Pre-Analysis Plans in R: Commit Before You Analyze
A pre-analysis plan is a public commitment to your research design, hypotheses, and analysis approach — written and registered before you look at the data. It's the single most effective tool against p-hacking, HARKing, and the garden of forking paths.
Imagine a poker player who gets to see all the cards before placing a bet. That's what an unregistered analysis looks like: you see the data, then "predict" what you'll find. Pre-analysis plans level the playing field by forcing you to commit your bet before the cards are dealt.

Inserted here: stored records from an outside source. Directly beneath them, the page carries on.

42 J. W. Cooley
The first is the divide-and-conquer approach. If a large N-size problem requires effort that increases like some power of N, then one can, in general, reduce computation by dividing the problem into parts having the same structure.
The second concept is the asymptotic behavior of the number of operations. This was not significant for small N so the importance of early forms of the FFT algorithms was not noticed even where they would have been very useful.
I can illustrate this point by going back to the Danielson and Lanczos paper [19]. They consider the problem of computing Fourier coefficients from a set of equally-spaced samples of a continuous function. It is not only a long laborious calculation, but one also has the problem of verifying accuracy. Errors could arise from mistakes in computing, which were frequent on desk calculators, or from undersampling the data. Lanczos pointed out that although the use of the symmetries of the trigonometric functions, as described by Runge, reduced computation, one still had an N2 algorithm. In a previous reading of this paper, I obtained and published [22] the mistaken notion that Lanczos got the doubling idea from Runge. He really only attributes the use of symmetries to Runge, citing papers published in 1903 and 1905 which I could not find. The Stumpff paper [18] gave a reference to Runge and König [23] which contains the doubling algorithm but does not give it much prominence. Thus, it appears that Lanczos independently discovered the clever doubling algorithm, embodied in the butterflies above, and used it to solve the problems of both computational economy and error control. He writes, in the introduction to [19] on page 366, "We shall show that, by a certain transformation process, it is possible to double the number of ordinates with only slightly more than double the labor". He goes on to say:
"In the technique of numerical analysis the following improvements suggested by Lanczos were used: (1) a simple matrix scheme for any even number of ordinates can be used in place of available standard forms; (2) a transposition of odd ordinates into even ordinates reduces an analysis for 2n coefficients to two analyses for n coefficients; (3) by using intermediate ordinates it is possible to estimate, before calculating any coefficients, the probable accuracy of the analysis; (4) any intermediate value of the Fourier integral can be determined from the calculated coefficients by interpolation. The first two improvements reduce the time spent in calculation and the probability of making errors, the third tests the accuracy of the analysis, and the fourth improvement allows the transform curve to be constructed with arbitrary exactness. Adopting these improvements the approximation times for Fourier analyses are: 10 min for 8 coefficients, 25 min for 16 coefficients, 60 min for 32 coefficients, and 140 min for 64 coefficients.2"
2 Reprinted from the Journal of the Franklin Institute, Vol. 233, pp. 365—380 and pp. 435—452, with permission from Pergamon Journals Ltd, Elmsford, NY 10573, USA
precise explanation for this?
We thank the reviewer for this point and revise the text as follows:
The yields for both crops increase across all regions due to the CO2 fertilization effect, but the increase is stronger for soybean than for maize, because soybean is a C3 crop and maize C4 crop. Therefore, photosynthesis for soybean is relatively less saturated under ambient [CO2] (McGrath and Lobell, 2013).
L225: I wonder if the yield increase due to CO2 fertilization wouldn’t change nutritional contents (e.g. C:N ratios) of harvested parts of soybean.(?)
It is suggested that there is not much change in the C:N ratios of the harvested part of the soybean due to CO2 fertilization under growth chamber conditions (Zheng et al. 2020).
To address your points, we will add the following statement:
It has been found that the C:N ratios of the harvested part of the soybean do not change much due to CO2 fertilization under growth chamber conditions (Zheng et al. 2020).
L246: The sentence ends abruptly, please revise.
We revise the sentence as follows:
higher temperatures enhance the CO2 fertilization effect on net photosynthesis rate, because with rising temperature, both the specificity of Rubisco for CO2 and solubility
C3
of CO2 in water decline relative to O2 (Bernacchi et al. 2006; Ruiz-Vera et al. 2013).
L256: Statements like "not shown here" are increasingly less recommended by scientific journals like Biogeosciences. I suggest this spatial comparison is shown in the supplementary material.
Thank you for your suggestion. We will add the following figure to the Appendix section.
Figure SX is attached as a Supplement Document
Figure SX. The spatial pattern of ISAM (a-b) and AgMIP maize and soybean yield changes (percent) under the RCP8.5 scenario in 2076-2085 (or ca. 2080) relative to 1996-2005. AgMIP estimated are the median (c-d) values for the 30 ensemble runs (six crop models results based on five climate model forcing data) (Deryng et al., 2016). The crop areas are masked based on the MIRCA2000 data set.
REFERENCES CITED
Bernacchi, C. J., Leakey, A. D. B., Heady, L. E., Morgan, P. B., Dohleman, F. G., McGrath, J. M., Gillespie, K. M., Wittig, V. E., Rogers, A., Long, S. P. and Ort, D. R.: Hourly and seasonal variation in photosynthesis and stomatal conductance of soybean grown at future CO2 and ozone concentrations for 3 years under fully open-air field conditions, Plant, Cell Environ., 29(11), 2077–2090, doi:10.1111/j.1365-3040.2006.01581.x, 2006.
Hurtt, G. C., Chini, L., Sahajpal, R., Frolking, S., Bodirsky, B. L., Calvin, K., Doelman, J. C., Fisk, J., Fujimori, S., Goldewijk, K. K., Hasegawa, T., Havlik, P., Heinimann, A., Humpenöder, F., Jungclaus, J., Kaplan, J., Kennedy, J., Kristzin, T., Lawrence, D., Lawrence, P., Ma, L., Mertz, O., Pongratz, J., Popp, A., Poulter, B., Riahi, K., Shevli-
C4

What Goes in a Pre-Analysis Plan?
Section
Contents
Why It Matters
Hypotheses
Specific, testable predictions
Prevents HARKing
Design
Sample size, randomization, data collection
Prevents optional stopping
Variables
Definitions, measurement, coding
Prevents specification searching
Primary analysis
Exact statistical test(s)
Prevents multiple testing
Secondary analyses
Exploratory analyses (labeled as such)
Maintains transparency
Exclusion criteria
Rules for dropping observations
Prevents selective exclusion
Multiple testing
Correction method
Controls false positive rate
Power analysis
Sample size justification
Ensures adequate power
The Pre-Registration Workflow
# Step 1: Design your study and write the plan BEFORE collecting/analyzing data
cat("=== Pre-Registration Workflow ===\n\n")
cat("BEFORE data collection:\n")
cat(" 1. State hypotheses\n")
cat(" 2. Define variables and measurement\n")
cat(" 3. Specify sample size (with power analysis)\n")
cat(" 4. Write exact analysis code (test on simulated data)\n")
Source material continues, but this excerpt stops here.